| 'Urbanbird' is Wayne Lucas' first one-man show at James Colman Gallery. It reveals the artist's fertile, exuberant and singularly original imagination, a playful, unpredictable and, at times, quite explosive use of line and colour, as well as a challengingly exploratory use of materials. The latter include canvases covered with extensive wired nests of bent and twisting coloured drinking straws, fake birds, and elsewhere, as Lucas himself says, 'flowers, berries, fruits, sequins and beads - all brightly coloured, seductive references to nature applied directly to the canvas, as if they were paint.'
Wayne Lucas was born in 1965, and studied at Bath College of Art, the Slade School of Fine Art, Hornsey School of Art, and LEcole De Beaux Arts, Poitiers, France.

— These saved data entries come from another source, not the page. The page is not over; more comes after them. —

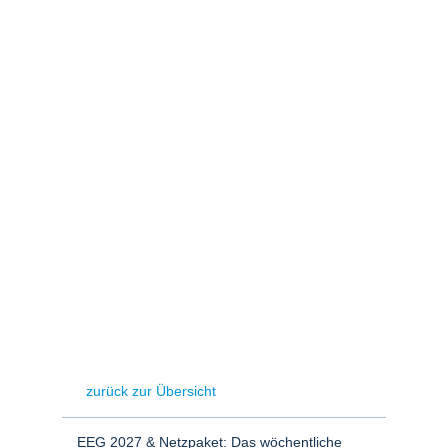
Stromerzeugung
Bibliothek
Wärme
Newsletter
Wasserstoff
Infomaterial
Schriften zum
Umweltenergierecht
zurück zur Übersicht
EEG 2027 & Netzpaket: Das wöchentliche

He first made his name as a robust, at times delicate but always excitingly unpremeditated draughtsman, and as the painter of sparkling, monochrome canvases. In Lucas's latest work, however, there is, as he says, 'an explosion of colour'. Some are two-dimensional drawings and paintings which, in every other respect, are highly unconventional. They contain riots of what the artist describes as 'scribbles, doodles, tracks, roads, etc., exploding into mad activity', a bizarre concatenation of mark-making which is endlessly underscored and worked over with at once enchanting and disorientating results.
His large work, 'Urbanbird', is a joyous phantasmagoria, challenging any conventionally tasteful or romantic notions about birdsong and nature that we may hold. The picture has been 'drawn' with wire fed through hundreds of drinking straws creating what the artist calls 'an instant line, with which to draw'. He likens the resulting linear dance to the appearance of birds 'midway through their nest-building'. The work's lively calligraphy, as well as the startling surface patches of green and pink, seem to evoke and celebrate the notation and vibrancy of birdsong itself.